══ RECORDS FOR THE TASK
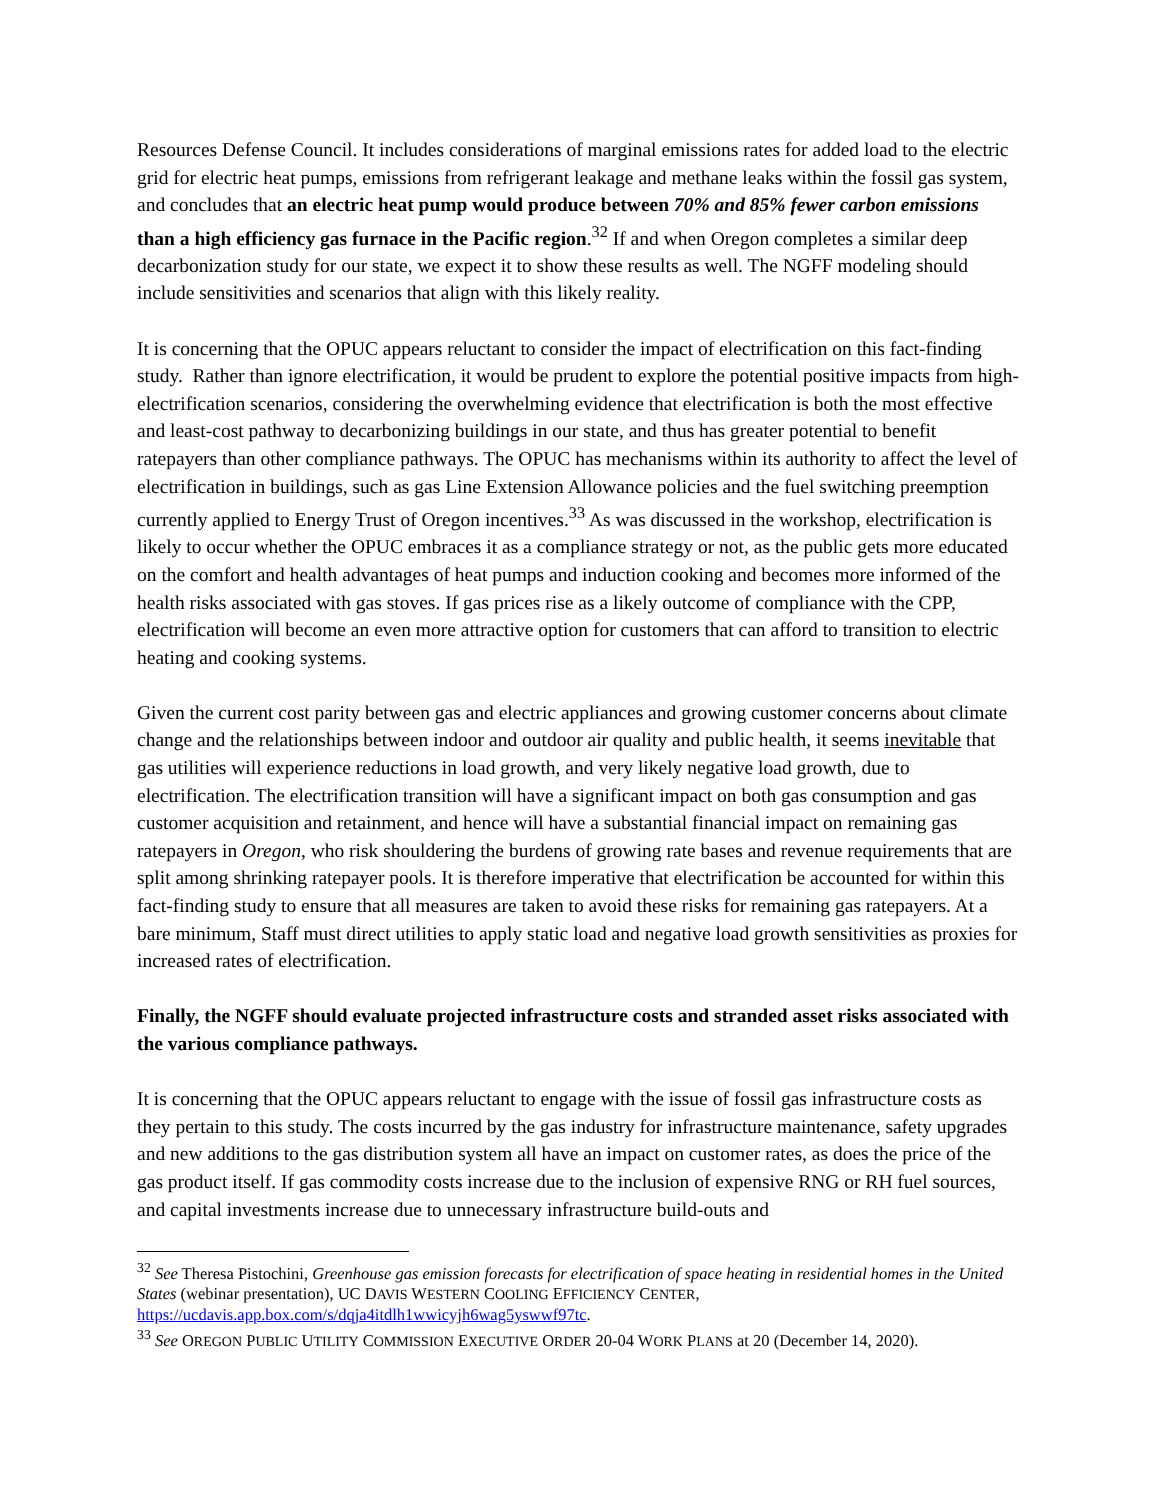Resources Defense Council. It includes considerations of marginal emissions rates for added load to the electric grid for electric heat pumps, emissions from refrigerant leakage and methane leaks within the fossil gas system, and concludes that an electric heat pump would produce between 70% and 85% fewer carbon emissions than a high efficiency gas furnace in the Pacific region.<sup>32</sup> If and when Oregon completes a similar deep decarbonization study for our state, we expect it to show these results as well. The NGFF modeling should include sensitivities and scenarios that align with this likely reality.
It is concerning that the OPUC appears reluctant to consider the impact of electrification on this fact-finding study. Rather than ignore electrification, it would be prudent to explore the potential positive impacts from high-electrification scenarios, considering the overwhelming evidence that electrification is both the most effective and least-cost pathway to decarbonizing buildings in our state, and thus has greater potential to benefit ratepayers than other compliance pathways. The OPUC has mechanisms within its authority to affect the level of electrification in buildings, such as gas Line Extension Allowance policies and the fuel switching preemption currently applied to Energy Trust of Oregon incentives.<sup>33</sup> As was discussed in the workshop, electrification is likely to occur whether the OPUC embraces it as a compliance strategy or not, as the public gets more educated on the comfort and health advantages of heat pumps and induction cooking and becomes more informed of the health risks associated with gas stoves. If gas prices rise as a likely outcome of compliance with the CPP, electrification will become an even more attractive option for customers that can afford to transition to electric heating and cooking systems.
Given the current cost parity between gas and electric appliances and growing customer concerns about climate change and the relationships between indoor and outdoor air quality and public health, it seems inevitable that gas utilities will experience reductions in load growth, and very likely negative load growth, due to electrification. The electrification transition will have a significant impact on both gas consumption and gas customer acquisition and retainment, and hence will have a substantial financial impact on remaining gas ratepayers in Oregon, who risk shouldering the burdens of growing rate bases and revenue requirements that are split among shrinking ratepayer pools. It is therefore imperative that electrification be accounted for within this fact-finding study to ensure that all measures are taken to avoid these risks for remaining gas ratepayers. At a bare minimum, Staff must direct utilities to apply static load and negative load growth sensitivities as proxies for increased rates of electrification.
Finally, the NGFF should evaluate projected infrastructure costs and stranded asset risks associated with the various compliance pathways.
It is concerning that the OPUC appears reluctant to engage with the issue of fossil gas infrastructure costs as they pertain to this study. The costs incurred by the gas industry for infrastructure maintenance, safety upgrades and new additions to the gas distribution system all have an impact on customer rates, as does the price of the gas product itself. If gas commodity costs increase due to the inclusion of expensive RNG or RH fuel sources, and capital investments increase due to unnecessary infrastructure build-outs and
<sup>32</sup> See Theresa Pistochini, Greenhouse gas emission forecasts for electrification of space heating in residential homes in the United States (webinar presentation), UC DAVIS WESTERN COOLING EFFICIENCY CENTER, https://ucdavis.app.box.com/s/dqja4itdlh1wwicyjh6wag5yswwf97tc.
<sup>33</sup> See OREGON PUBLIC UTILITY COMMISSION EXECUTIVE ORDER 20-04 WORK PLANS at 20 (December 14, 2020).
════
◆ EXERCISE AIM: For the word "associated", state the number of lines in the listing that contain it and nothing further.

◆ RESPONSE AREA: 2